- _WHAT NEEDS TO BE DONE_:
Nothing outside the lines below from the one containing "Axial Überkopf Rechts C3-VDI" through the one containing "Corée Voyage" is to be printed; print those exactly, ends included, and drop the pictures.

──────── DATA

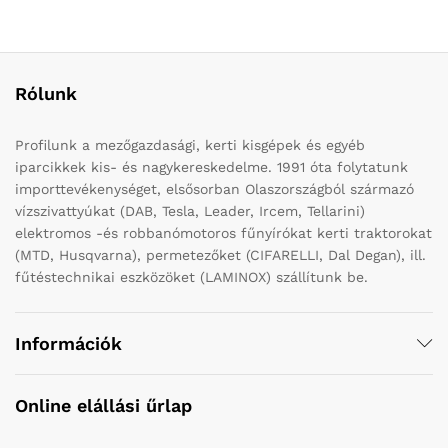
Rólunk
Profilunk a mezőgazdasági, kerti kisgépek és egyéb
iparcikkek kis- és nagykereskedelme. 1991 óta folytatunk
importtevékenységet, elsősorban Olaszországból származó
vízszivattyúkat (DAB, Tesla, Leader, Ircem, Tellarini)
elektromos -és robbanómotoros fűnyírókat kerti traktorokat
(MTD, Husqvarna), permetezőket (CIFARELLI, Dal Degan), ill.
fűtéstechnikai eszközöket (LAMINOX) szállítunk be.
Információk
Online elállási űrlap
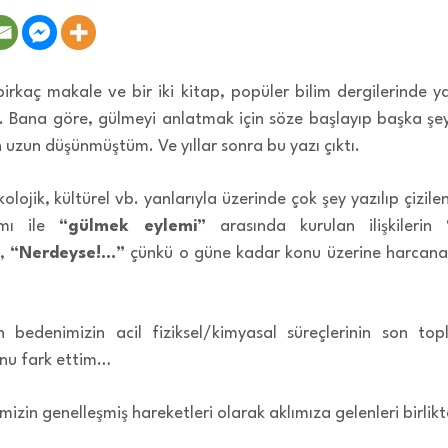
kaç makale ve bir iki kitap, popüler bilim dergilerinde ya
dı. Bana göre, gülmeyi anlatmak için söze başlayıp başka şe
 uzun düşünmüştüm. Ve yıllar sonra bu yazı çıktı.
kolojik, kültürel vb. yanlarıyla üzerinde çok şey yazılıp çizil
mı ile
“gülmek eylemi”
arasında kurulan ilişkilerin
t,
“Nerdeyse!…”
çünkü o güne kadar konu üzerine harcanan
n bedenimizin acil fiziksel/kimyasal süreçlerinin son t
nu fark ettim…
izin genelleşmiş hareketleri olarak aklımıza gelenleri birlik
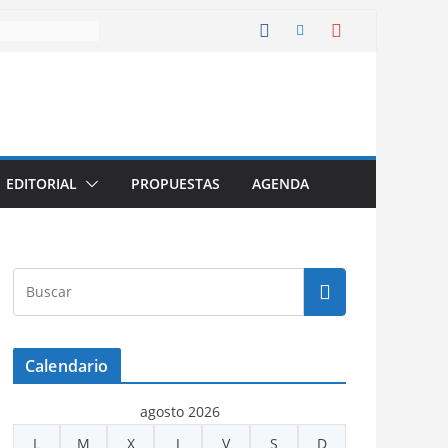
EDITORIAL
PROPUESTAS
AGENDA
Calendario
agosto 2026
L
M
X
J
V
S
D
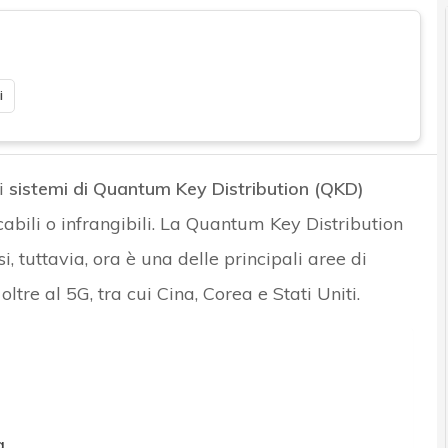
i
i
sistemi di Quantum Key Distribution (QKD)
cabili o infrangibili. La Quantum Key Distribution
, tuttavia, ora è una delle principali aree di
ltre al 5G, tra cui Cina, Corea e Stati Uniti.
a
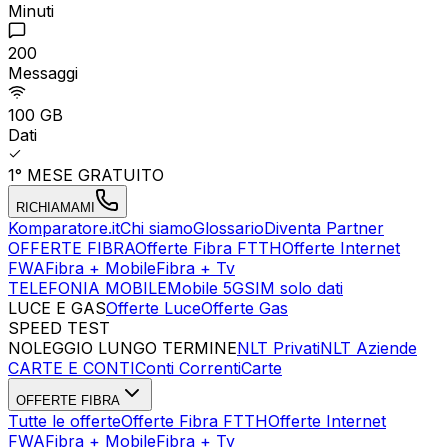
Minuti
200
Messaggi
100 GB
Dati
1° MESE GRATUITO
RICHIAMAMI
Komparatore.it
Chi siamo
Glossario
Diventa Partner
OFFERTE FIBRA
Offerte Fibra FTTH
Offerte Internet
FWA
Fibra + Mobile
Fibra + Tv
TELEFONIA MOBILE
Mobile 5G
SIM solo dati
LUCE E GAS
Offerte Luce
Offerte Gas
SPEED TEST
Esegui Speed Test
Dati Statistici Speed Test
NOLEGGIO LUNGO TERMINE
NLT Privati
NLT Aziende
CARTE E CONTI
Conti Correnti
Carte
OFFERTE FIBRA
Tutte le offerte
Offerte Fibra FTTH
Offerte Internet
FWA
Fibra + Mobile
Fibra + Tv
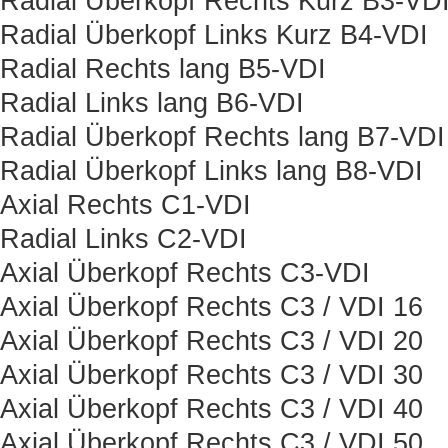
Radial Überkopf Rechts Kurz B3-VD
Radial Überkopf Links Kurz B4-VDI
Radial Rechts lang B5-VDI
Radial Links lang B6-VDI
Radial Überkopf Rechts lang B7-VDI
Radial Überkopf Links lang B8-VDI
Axial Rechts C1-VDI
Radial Links C2-VDI
Axial Überkopf Rechts C3-VDI
Axial Überkopf Rechts C3 / VDI 16
Axial Überkopf Rechts C3 / VDI 20
Axial Überkopf Rechts C3 / VDI 30
Axial Überkopf Rechts C3 / VDI 40
Axial Überkopf Rechts C3 / VDI 50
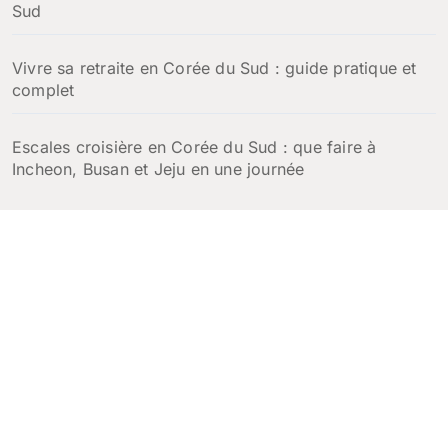
Sud
Vivre sa retraite en Corée du Sud : guide pratique et
complet
Escales croisière en Corée du Sud : que faire à
Incheon, Busan et Jeju en une journée
Corée Voyage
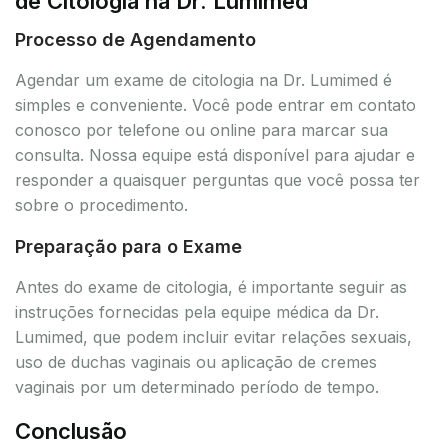
de Citologia na Dr. Lumimed
Processo de Agendamento
Agendar um exame de citologia na Dr. Lumimed é
simples e conveniente. Você pode entrar em contato
conosco por telefone ou online para marcar sua
consulta. Nossa equipe está disponível para ajudar e
responder a quaisquer perguntas que você possa ter
sobre o procedimento.
Preparação para o Exame
Antes do exame de citologia, é importante seguir as
instruções fornecidas pela equipe médica da Dr.
Lumimed, que podem incluir evitar relações sexuais,
uso de duchas vaginais ou aplicação de cremes
vaginais por um determinado período de tempo.
Conclusão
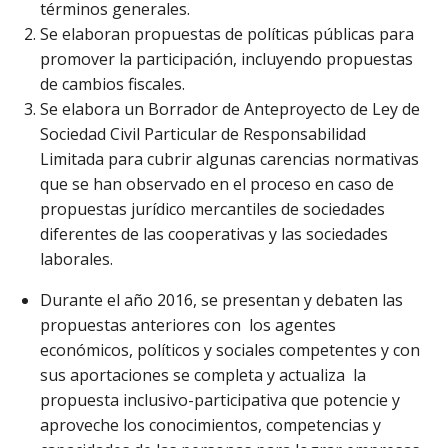
términos generales.
Se elaboran propuestas de políticas públicas para
promover la participación, incluyendo propuestas
de cambios fiscales.
Se elabora un Borrador de Anteproyecto de Ley de
Sociedad Civil Particular de Responsabilidad
Limitada para cubrir algunas carencias normativas
que se han observado en el proceso en caso de
propuestas jurídico mercantiles de sociedades
diferentes de las cooperativas y las sociedades
laborales.
Durante el año 2016, se presentan y debaten las
propuestas anteriores con los agentes
económicos, políticos y sociales competentes y con
sus aportaciones se completa y actualiza la
propuesta inclusivo-participativa que potencie y
aproveche los conocimientos, competencias y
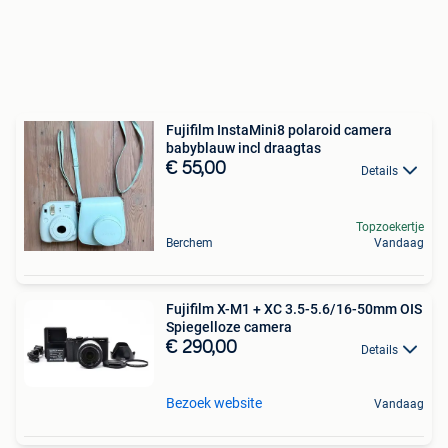
Fujifilm InstaMini8 polaroid camera
babyblauw incl draagtas
€ 55,00
Details
Topzoekertje
Berchem
Vandaag
Fujifilm X-M1 + XC 3.5-5.6/16-50mm OIS
Spiegelloze camera
€ 290,00
Details
Bezoek website
Vandaag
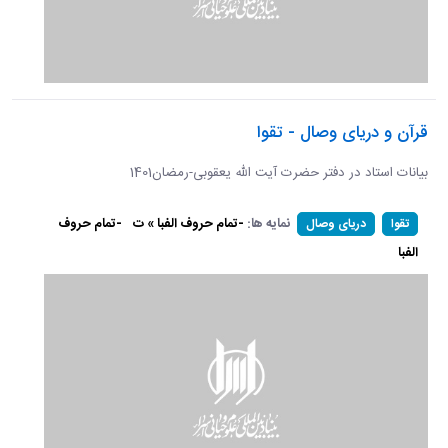
قرآن و دریای وصال - تقوا
بیانات استاد در دفتر حضرت آیت الله یعقوبی-رمضان1401
نمایه ها:
-تمام حروف الفبا » ت
-تمام حروف
تقوا
دریای وصال
الفبا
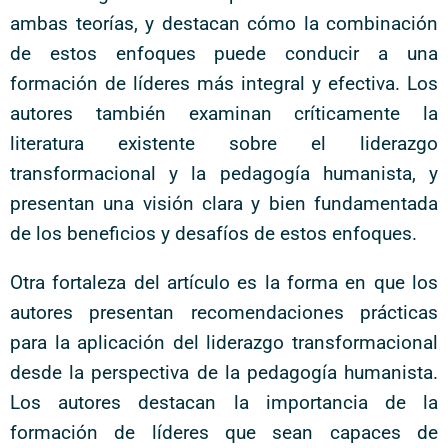
ambas teorías, y destacan cómo la combinación
de estos enfoques puede conducir a una
formación de líderes más integral y efectiva. Los
autores también examinan críticamente la
literatura existente sobre el liderazgo
transformacional y la pedagogía humanista, y
presentan una visión clara y bien fundamentada
de los beneficios y desafíos de estos enfoques.
Otra fortaleza del artículo es la forma en que los
autores presentan recomendaciones prácticas
para la aplicación del liderazgo transformacional
desde la perspectiva de la pedagogía humanista.
Los autores destacan la importancia de la
formación de líderes que sean capaces de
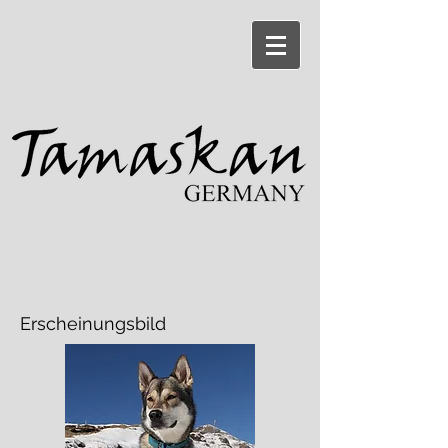
Erscheinungsbild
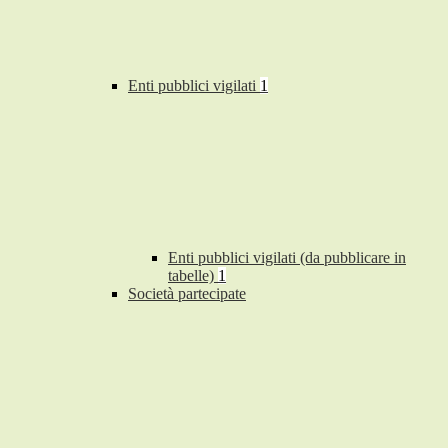
Enti pubblici vigilati
1
Enti pubblici vigilati (da pubblicare in
tabelle)
1
Società partecipate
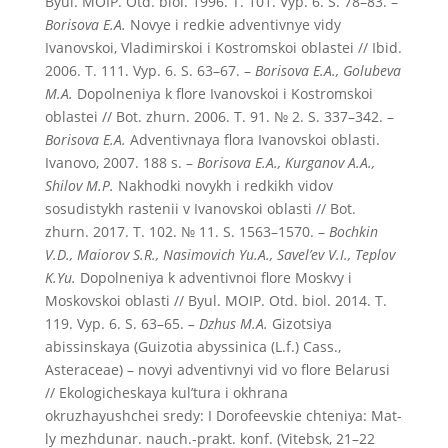
Byul. MOIP. Otd. biol. 1996. T. 101. Vyp. 6. S. 78–83. –
Borisova E.A.
Novye i redkie adventivnye vidy
Ivanovskoi, Vladimirskoi i Kostromskoi oblastei // Ibid.
2006. T. 111. Vyp. 6. S. 63–67. –
Borisova E.A., Golubeva
M.A.
Dopolneniya k flore Ivanovskoi i Kostromskoi
oblastei // Bot. zhurn. 2006. T. 91. № 2. S. 337–342. –
Borisova E.A.
Adventivnaya flora Ivanovskoi oblasti.
Ivanovo, 2007. 188 s. –
Borisova E.A., Kurganov A.A.,
Shilov M.P.
Nakhodki novykh i redkikh vidov
sosudistykh rastenii v Ivanovskoi oblasti // Bot.
zhurn. 2017. T. 102. № 11. S. 1563–1570. –
Bochkin
V.D., Maiorov S.R., Nasimovich Yu.A., Savel’ev V.I., Teplov
K.Yu.
Dopolneniya k adventivnoi flore Moskvy i
Moskovskoi oblasti // Byul. MOIP. Otd. biol. 2014. T.
119. Vyp. 6. S. 63–65.
– Dzhus M.A.
Gizotsiya
abissinskaya (Guizotia abyssinica (L.f.) Cass.,
Asteraceae) – novyi adventivnyi vid vo flore Belarusi
// Ekologicheskaya kul’tura i okhrana
okruzhayushchei sredy: I Dorofeevskie chteniya: Mat-
ly mezhdunar. nauch.-prakt. konf. (Vitebsk, 21–22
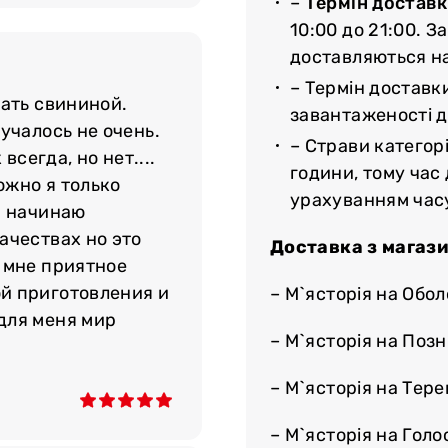
–
Термін доставк
туральний раціон і
10:00 до 21:00. З
ь високі смакові
доставляються н
– Термін доставк
вать свининой.
о Києву та Україні у
завантаженості до
учалось не очень.
а зручним способом:
– Страви категорі
всегда, но нет....
ння. Також ви завжди
години, тому час
ожно я только
ясторія».
урахуванням час
и начинаю
ачествах но это
Доставка з магази
 мне приятное
й приготовления и
– М`ясторія на Обол
для меня мир
– М`ясторія на Поз
– М`ясторія на Тер
– М`ясторія на Голос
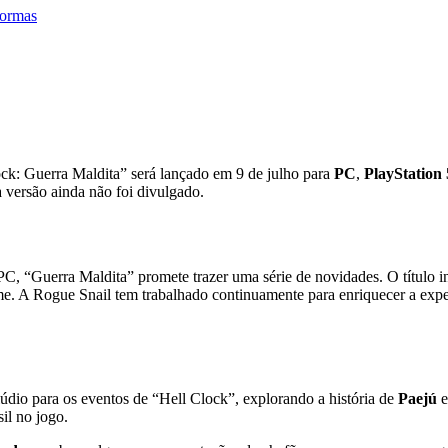
formas
s Cedo a Novas Plataformas
ck: Guerra Maldita” será lançado em 9 de julho para
PC
,
PlayStation 
 versão ainda não foi divulgado.
PC, “Guerra Maldita” promete trazer uma série de novidades. O título 
. A Rogue Snail tem trabalhado continuamente para enriquecer a experi
údio para os eventos de “Hell Clock”, explorando a história de
Paejú
e
il no jogo.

────────────────

- _RESULT OF THIS EXERCISE_:
Axial Überkopf Rechts C3-VDI
Axial Überkopf Rechts C3 / VDI 16
Axial Überkopf Rechts C3 / VDI 20
Axial Überkopf Rechts C3 / VDI 30
Axial Überkopf Rechts C3 / VDI 40
Axial Überkopf Rechts C3 / VDI 50
Sud
Vivre sa retraite en Corée du Sud : guide pratique et
complet
Escales croisière en Corée du Sud : que faire à
Incheon, Busan et Jeju en une journée
Corée Voyage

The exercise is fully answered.